ORIGINAL: Russia is pulling out of the International Space Station (ISS) in 2024 to focus on its own version. 

Russia's space agency, Roscosmos, has had principal involvement with the ISS since its earliest development in 1993, yet this week announced that the decades of international cooperation on the ISS will end. 

Historically, Russia has been a leader in space station construction, being the first nation to establish continuous occupation of space stations via docking stations and the first to complete modular construction of a station in space.

As the Soviet Union, Russia launched Sputnik - the first successful satellite launch in 1957 - and Yuri Gagarin - the first human to go into space in 1961.

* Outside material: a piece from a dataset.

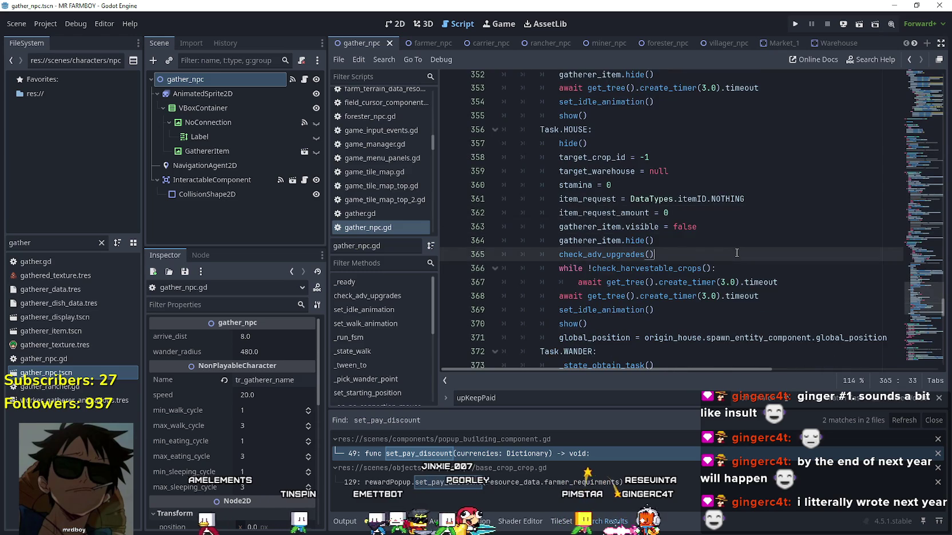
{"action": "scroll", "coordinate": [737, 253], "scroll_direction": "down", "scroll_amount": 2}
{"action": "left_click", "coordinate": [737, 253]}
{"action": "scroll", "coordinate": [736, 253], "scroll_direction": "down", "scroll_amount": 2}
{"action": "left_click", "coordinate": [737, 255]}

During and since the Cold War, the USA and the former Soviet Union have been in competition to achieve space flight capabilities.

Construction of the ISS started in orbit in 1998 in collaboration between five separate space agencies, with the USA and Russia joined by the European, Canadian and Japanese space agencies, which represent 15 different countries.

The ISS has been inhabited continuously for almost 22 years. It is currently crewed by seven people - three Americans, three Russians and an Italian.

The ISS features two main sections - the US Orbital Segment and the Russian Orbital Segment. Cooperation on board has been governed by an agreement signed in 1998.

That agreement lapses in 2024, which appears to be why Russia chose that date to pull out.

NASA intends to keep the ISS operational until 2031, at which point it will be strategically crashed into the Pacific Ocean.

Russia now plans to develop its own space station, the Russian Orbital Service Station.

NASA and Roscosmos have struck a deal for American astronauts to continue riding Russian rockets to the ISS until 2024, and to allow Russian cosmonauts to catch lifts to the space station with SpaceX in the next few months. 

This means that the space station will always have at least one American and one Russian on board until Russia pulls out. 

Russia’s new space base will join China's Tiangong space station as the only orbital stations built and run by a single country. China’s base is being built in a modular fashion, with two key parts put in orbit so far, set to be followed by two more before the end of 2023.